Кому надо было знать подробности террористических акций, в которых участвовал молодой революционер, о сотрудничестве будущего Сталина с царской охранкой? Даже через двадцать лет Хрущев испугался и закрыл эту тему [там же]. Но хотя эта пьеса о юности Сталина (Кобы Джугашвили) и не могла быть поставлена на сцене, сам факт ее написания смог бы помочь, как считает Варламов, карьере Булгакова, вывести его из тени [Варламов 2008].

Булгаков же «вернее всего и упорнее всего думал о другом – о том, что на спектакль придет его герой и тогда-то их встречи будет не избежать и сбудется то, к чему он мучительно стремился после рокового, переломившего его жизнь разговора в Страстную пятницу 1930 года. И значит, все случившееся с ним за десять лет – все его беспрерывные срывы и поражения будут оправданы и искуплены» [там же].

Однако неожиданный для автора отказ в постановке и сорвавшаяся поездка мхатовцев в Батум (с целью изучения биографических материалов на месте) окончательно подорвала здоровье драматурга.

«10 марта 1940 года в 16.39 Булгаков умирает.

В тот же день в его квартире раздаётся звонок. Звонят из секретариата Сталина.

– Что, товарищ Булгаков умер?

– Да, умер.

И на другом конце провода кладут трубку» [Золотусский].

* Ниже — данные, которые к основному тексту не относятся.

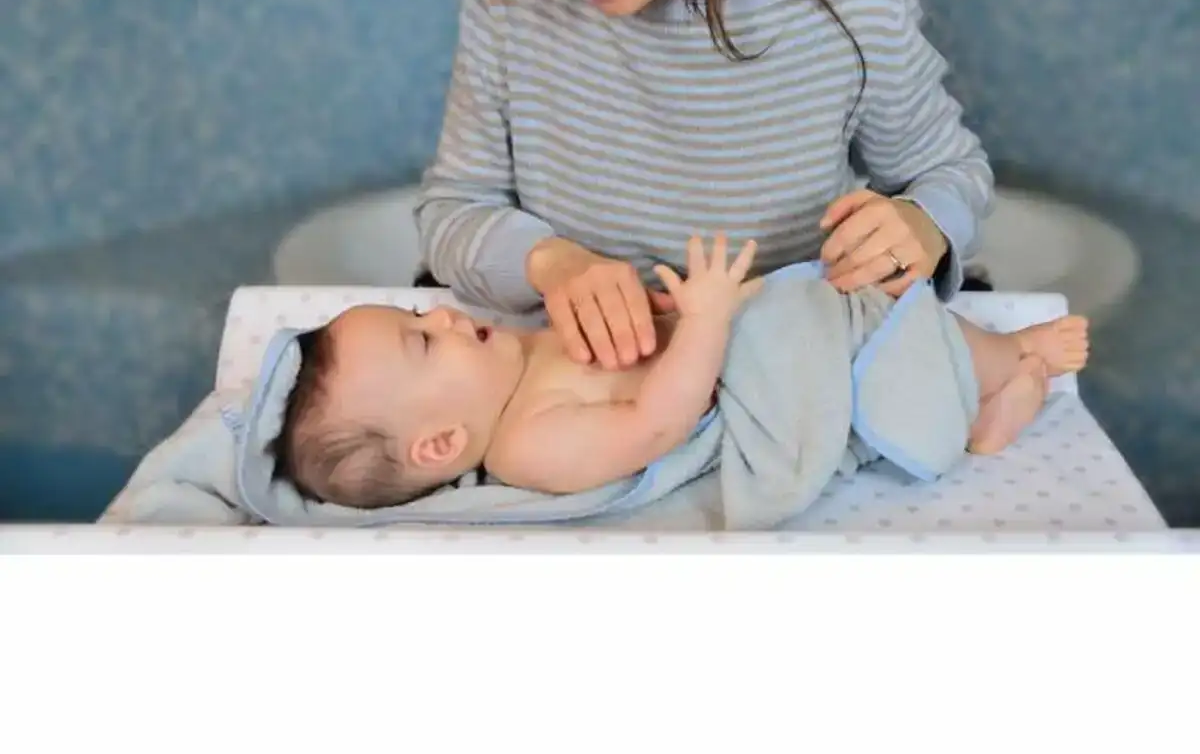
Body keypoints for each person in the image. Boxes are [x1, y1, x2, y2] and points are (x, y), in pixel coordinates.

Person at [415, 0, 995, 372]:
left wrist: (922, 223)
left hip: (783, 380)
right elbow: (453, 210)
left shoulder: (852, 13)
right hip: (575, 382)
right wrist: (553, 264)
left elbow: (950, 172)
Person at [276, 235, 1089, 510]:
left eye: (421, 316)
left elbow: (628, 345)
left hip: (753, 340)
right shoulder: (527, 446)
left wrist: (664, 314)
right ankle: (1014, 363)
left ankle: (996, 383)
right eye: (424, 343)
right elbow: (655, 423)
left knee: (866, 311)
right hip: (755, 386)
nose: (445, 317)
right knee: (895, 352)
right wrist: (703, 323)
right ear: (440, 444)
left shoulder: (518, 354)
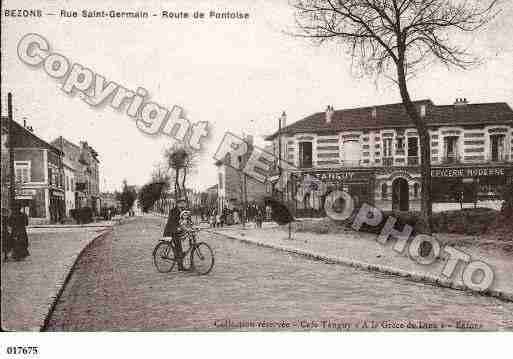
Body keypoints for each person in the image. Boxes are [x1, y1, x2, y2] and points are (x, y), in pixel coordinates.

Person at [163, 197, 188, 271]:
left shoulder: (183, 211)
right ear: (178, 204)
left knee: (180, 247)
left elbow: (186, 220)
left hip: (177, 231)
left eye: (184, 202)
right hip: (171, 231)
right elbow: (171, 222)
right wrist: (177, 228)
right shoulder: (173, 211)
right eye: (182, 202)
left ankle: (180, 265)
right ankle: (180, 266)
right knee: (178, 248)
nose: (184, 204)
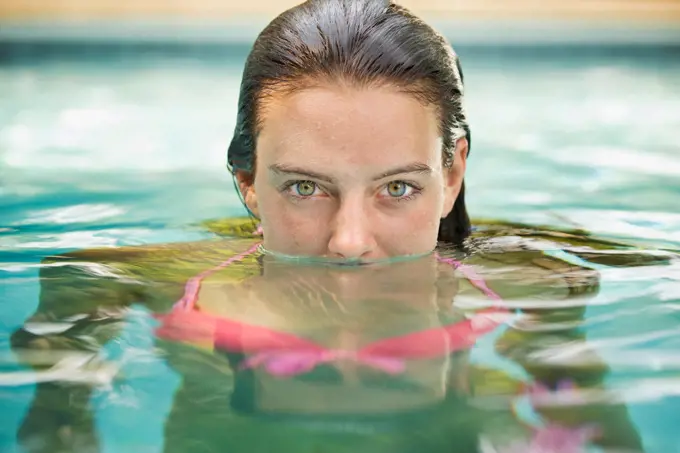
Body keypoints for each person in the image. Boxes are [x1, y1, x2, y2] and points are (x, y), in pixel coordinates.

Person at [9, 1, 658, 452]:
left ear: (452, 173)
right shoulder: (149, 281)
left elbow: (593, 423)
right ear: (248, 184)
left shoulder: (536, 285)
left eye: (397, 188)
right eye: (304, 187)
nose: (349, 241)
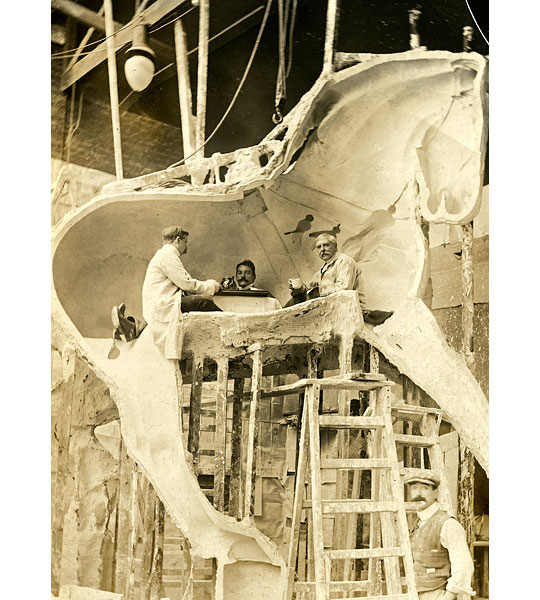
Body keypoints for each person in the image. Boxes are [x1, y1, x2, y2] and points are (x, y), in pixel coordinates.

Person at [112, 226, 221, 346]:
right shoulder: (167, 256)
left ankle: (132, 327)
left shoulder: (164, 255)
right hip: (162, 304)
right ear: (178, 240)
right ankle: (226, 331)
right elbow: (187, 284)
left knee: (200, 302)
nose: (186, 246)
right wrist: (211, 286)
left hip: (159, 303)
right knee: (205, 302)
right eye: (185, 242)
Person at [284, 233, 392, 325]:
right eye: (319, 247)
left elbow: (344, 288)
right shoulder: (323, 269)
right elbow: (309, 287)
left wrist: (319, 291)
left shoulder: (345, 262)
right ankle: (280, 318)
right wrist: (300, 289)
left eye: (326, 245)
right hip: (331, 308)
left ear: (335, 246)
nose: (322, 250)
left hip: (351, 309)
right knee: (297, 298)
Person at [405, 471, 475, 600]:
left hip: (439, 594)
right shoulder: (417, 524)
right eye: (414, 488)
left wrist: (448, 596)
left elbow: (463, 565)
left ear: (435, 493)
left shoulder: (448, 524)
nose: (418, 494)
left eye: (425, 488)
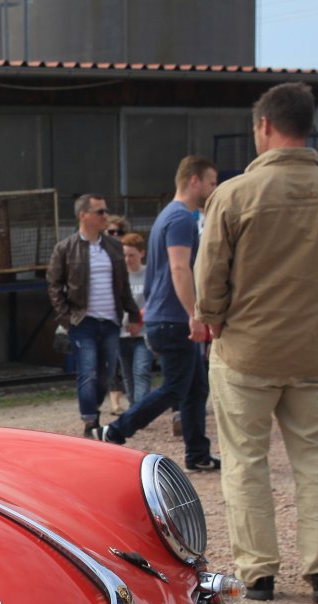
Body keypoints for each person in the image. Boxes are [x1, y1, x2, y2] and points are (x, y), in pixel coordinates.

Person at [194, 82, 318, 604]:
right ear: (308, 125)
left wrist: (212, 318)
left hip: (246, 349)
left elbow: (209, 275)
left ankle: (258, 571)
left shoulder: (235, 194)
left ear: (264, 125)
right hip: (313, 350)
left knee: (245, 459)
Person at [101, 156, 219, 471]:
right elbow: (179, 268)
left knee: (196, 388)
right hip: (174, 319)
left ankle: (198, 454)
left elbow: (162, 271)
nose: (214, 189)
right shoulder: (181, 218)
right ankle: (115, 431)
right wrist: (194, 313)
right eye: (211, 183)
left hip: (165, 316)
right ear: (194, 181)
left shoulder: (168, 215)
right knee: (175, 387)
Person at [47, 193, 139, 438]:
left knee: (106, 374)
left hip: (110, 321)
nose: (105, 216)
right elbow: (54, 285)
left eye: (105, 211)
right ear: (83, 216)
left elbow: (124, 285)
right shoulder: (65, 248)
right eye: (100, 212)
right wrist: (66, 318)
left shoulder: (114, 247)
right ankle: (90, 421)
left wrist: (133, 315)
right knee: (87, 371)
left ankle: (93, 409)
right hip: (82, 321)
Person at [117, 232, 152, 407]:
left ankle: (140, 409)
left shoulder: (150, 274)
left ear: (141, 253)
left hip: (144, 332)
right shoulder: (118, 276)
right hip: (123, 332)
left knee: (141, 371)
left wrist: (139, 320)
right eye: (124, 255)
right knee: (128, 374)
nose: (127, 259)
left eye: (132, 255)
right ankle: (134, 408)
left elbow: (155, 300)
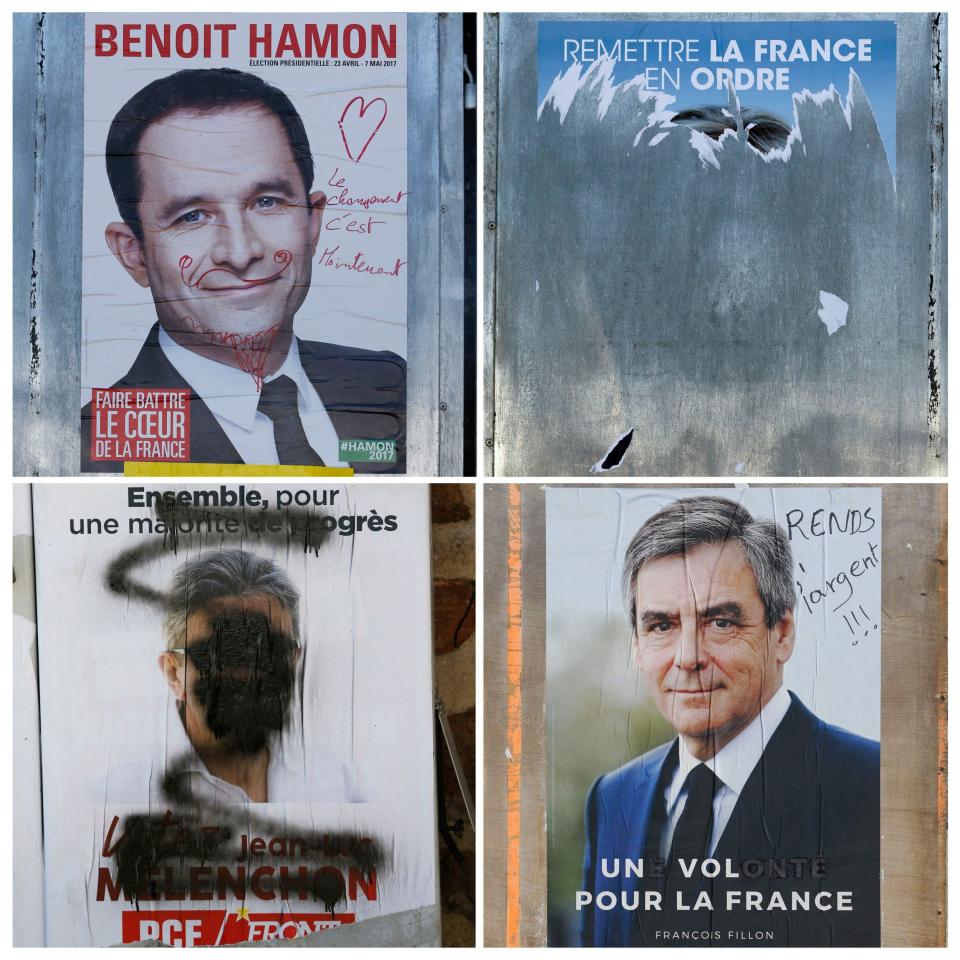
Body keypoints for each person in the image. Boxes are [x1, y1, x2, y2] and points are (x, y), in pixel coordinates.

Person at [580, 496, 879, 947]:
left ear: (782, 633)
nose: (688, 658)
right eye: (661, 626)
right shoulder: (611, 798)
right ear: (638, 647)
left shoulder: (876, 787)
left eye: (720, 622)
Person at [81, 68, 405, 473]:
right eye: (192, 216)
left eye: (266, 202)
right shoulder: (88, 451)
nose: (241, 252)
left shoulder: (391, 385)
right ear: (134, 254)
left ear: (312, 221)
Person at [155, 549, 344, 804]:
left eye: (271, 649)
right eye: (221, 652)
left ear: (293, 661)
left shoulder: (334, 782)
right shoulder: (124, 790)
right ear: (172, 673)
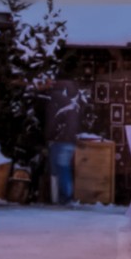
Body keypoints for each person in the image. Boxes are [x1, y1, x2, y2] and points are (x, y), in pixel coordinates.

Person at [38, 76, 86, 205]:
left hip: (59, 140)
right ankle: (63, 197)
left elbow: (52, 122)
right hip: (69, 140)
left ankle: (64, 197)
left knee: (58, 169)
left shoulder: (55, 100)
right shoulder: (73, 101)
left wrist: (48, 136)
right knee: (64, 168)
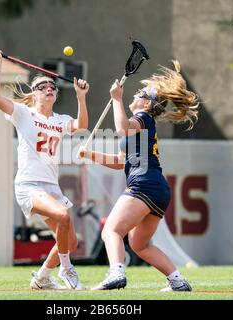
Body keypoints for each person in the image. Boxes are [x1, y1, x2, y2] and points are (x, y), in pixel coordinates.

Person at [78, 61, 198, 291]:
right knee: (139, 244)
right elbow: (121, 161)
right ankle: (177, 281)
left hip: (143, 185)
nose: (135, 94)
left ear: (146, 103)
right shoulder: (141, 122)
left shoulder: (143, 116)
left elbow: (122, 127)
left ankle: (115, 273)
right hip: (157, 188)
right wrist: (90, 154)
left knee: (111, 230)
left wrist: (116, 98)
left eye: (140, 93)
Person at [0, 45, 89, 290]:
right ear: (33, 94)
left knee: (70, 241)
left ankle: (42, 278)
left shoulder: (60, 120)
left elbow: (83, 125)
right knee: (64, 216)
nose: (49, 90)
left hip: (50, 187)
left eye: (52, 87)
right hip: (29, 185)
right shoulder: (23, 114)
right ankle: (66, 270)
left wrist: (81, 97)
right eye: (42, 87)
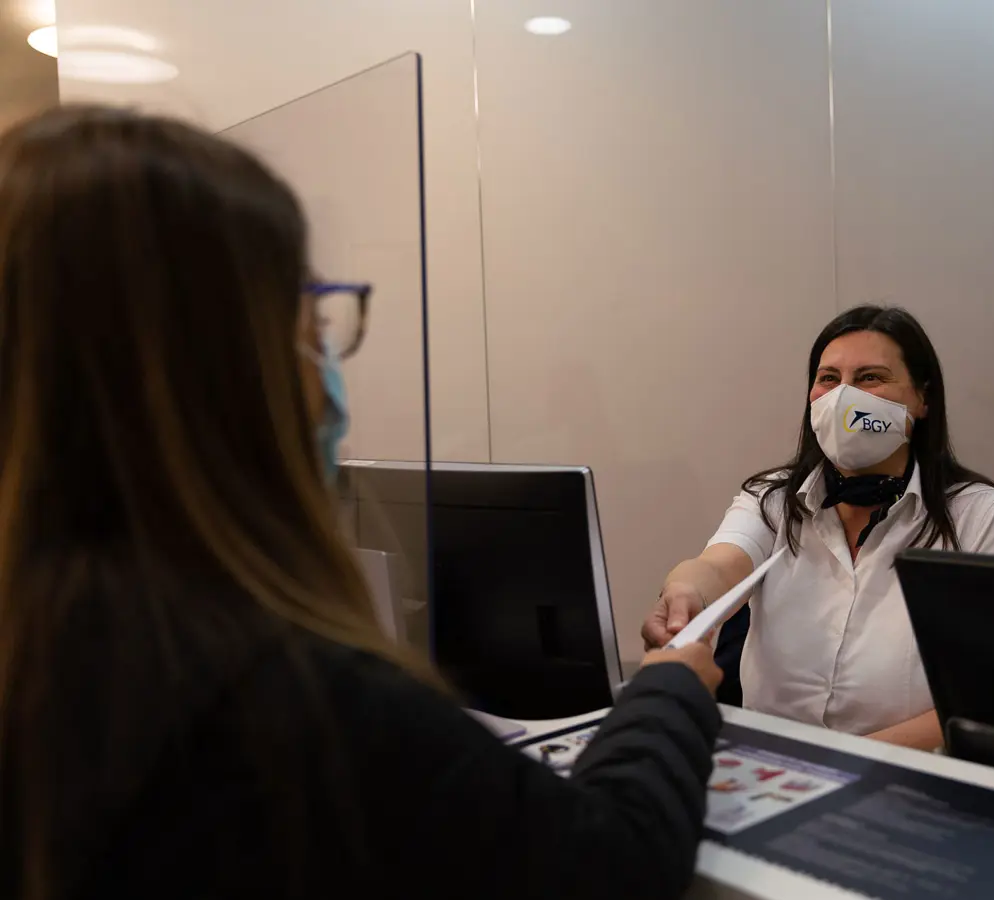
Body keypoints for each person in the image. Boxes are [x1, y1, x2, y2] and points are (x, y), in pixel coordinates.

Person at [0, 105, 721, 900]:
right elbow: (607, 866)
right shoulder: (284, 700)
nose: (327, 380)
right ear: (219, 378)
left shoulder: (56, 644)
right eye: (310, 331)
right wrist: (669, 686)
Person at [642, 306, 994, 749]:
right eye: (828, 378)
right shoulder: (772, 499)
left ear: (922, 399)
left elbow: (982, 696)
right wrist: (685, 594)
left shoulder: (979, 516)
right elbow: (719, 564)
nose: (844, 396)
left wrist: (840, 763)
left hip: (906, 773)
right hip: (767, 768)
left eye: (870, 378)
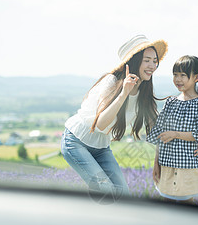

Это не «игра окончена», это рачительный Хозяин затребовал справиться о своих писательских резервах – в наличии тов. Б. или уже нет.

* * *

Если отбросить как шелуху и оболочку булгаковский прагматизм, то в его отношениях с И.В. Сталиным видно, как в сознании и поведении писателя сменяются последовательно три фазы: 1) Сталин если и не кумир, то великий человек, сложный и притягательный – и отношения с ним «любовь-ревность-ненависть», своего рода достоевщина; предел падения там – попытка доказать окружающим и властям, что он искренне любит (вариант: интересуется) И.В. и давно начал писать о нем пьесу; 2) более здоровая реакция при отсутствии ответа от генсекра – не раскаяние, а избывание первого этапа: высмеивание своих нелепых чувств и самого объекта – Сталина, едкая сатира на его и его соратников; 3) в очередном, «гоголевском», письме Булгакова адресат Сталин уже почти объектен, почти фикция – и это возможность, через терапию творчеством, выхода из порочного круга в жизнь-без-Сталина, свою собственную, посвященную выполнению собственной писательской миссии, что без аскетизма и без писания «в стол» в то время вряд ли было возможно (не исключено, однако, что то эксцентричное письмо написано и отослано под влиянием наркотика). Долго удерживаться на этой экстремальной стадии истерику было невозможно, т. к. окружение периодически подталкивало М. Булгакова к очередному прошению «наверх», возвращая писателя в первую фазу коммуникации.